Extracted entries>
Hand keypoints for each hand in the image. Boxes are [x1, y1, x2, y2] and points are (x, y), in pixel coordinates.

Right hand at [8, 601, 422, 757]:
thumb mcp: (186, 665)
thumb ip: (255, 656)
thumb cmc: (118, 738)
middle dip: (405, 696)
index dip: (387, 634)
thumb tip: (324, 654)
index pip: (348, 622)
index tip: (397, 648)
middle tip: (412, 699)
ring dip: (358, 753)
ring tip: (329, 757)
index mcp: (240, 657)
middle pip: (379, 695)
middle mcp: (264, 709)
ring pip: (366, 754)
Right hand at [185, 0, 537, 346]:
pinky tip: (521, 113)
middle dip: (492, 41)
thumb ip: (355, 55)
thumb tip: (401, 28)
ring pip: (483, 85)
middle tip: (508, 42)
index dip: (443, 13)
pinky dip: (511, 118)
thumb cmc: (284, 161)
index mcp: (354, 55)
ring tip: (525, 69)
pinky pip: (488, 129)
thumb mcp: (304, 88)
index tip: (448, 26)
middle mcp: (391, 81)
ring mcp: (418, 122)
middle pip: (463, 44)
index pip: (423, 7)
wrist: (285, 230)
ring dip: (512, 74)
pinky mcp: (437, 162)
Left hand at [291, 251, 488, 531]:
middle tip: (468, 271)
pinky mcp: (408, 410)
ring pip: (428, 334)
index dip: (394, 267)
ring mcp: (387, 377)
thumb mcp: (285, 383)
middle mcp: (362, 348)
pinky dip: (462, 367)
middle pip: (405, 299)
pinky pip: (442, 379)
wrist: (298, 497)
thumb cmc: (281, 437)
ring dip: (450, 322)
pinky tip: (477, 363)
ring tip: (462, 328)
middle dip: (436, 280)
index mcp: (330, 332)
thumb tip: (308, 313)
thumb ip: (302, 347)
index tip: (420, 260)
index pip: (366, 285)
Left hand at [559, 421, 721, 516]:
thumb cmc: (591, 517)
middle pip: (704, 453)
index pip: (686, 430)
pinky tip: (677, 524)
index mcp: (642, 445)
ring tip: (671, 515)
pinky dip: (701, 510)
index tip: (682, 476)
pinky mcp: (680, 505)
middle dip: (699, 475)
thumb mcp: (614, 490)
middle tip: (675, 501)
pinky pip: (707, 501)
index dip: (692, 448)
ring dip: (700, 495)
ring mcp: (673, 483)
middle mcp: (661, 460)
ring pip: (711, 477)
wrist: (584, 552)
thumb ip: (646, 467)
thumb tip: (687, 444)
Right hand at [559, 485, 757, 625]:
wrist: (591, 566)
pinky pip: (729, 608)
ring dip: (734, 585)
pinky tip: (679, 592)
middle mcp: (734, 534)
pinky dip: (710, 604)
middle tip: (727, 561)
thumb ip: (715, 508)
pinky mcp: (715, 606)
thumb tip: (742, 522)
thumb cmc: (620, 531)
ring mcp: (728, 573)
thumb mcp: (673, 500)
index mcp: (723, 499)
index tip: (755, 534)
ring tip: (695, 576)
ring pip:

What this task involves> Word for word, restate the lines of the data above that fall between the line holding "wrist: (584, 552)" and the line holding "thumb ip: (715, 508)", inclusive, and no other lines.

Answer to the exercise>
wrist: (584, 552)
thumb ip: (646, 467)
thumb tip: (687, 444)
Right hand at [559, 485, 757, 625]:
wrist: (591, 566)
pinky pip: (729, 608)
ring dip: (734, 585)
pinky tip: (679, 592)
middle mcp: (734, 534)
pinky dip: (710, 604)
middle tip: (727, 561)
thumb ip: (715, 508)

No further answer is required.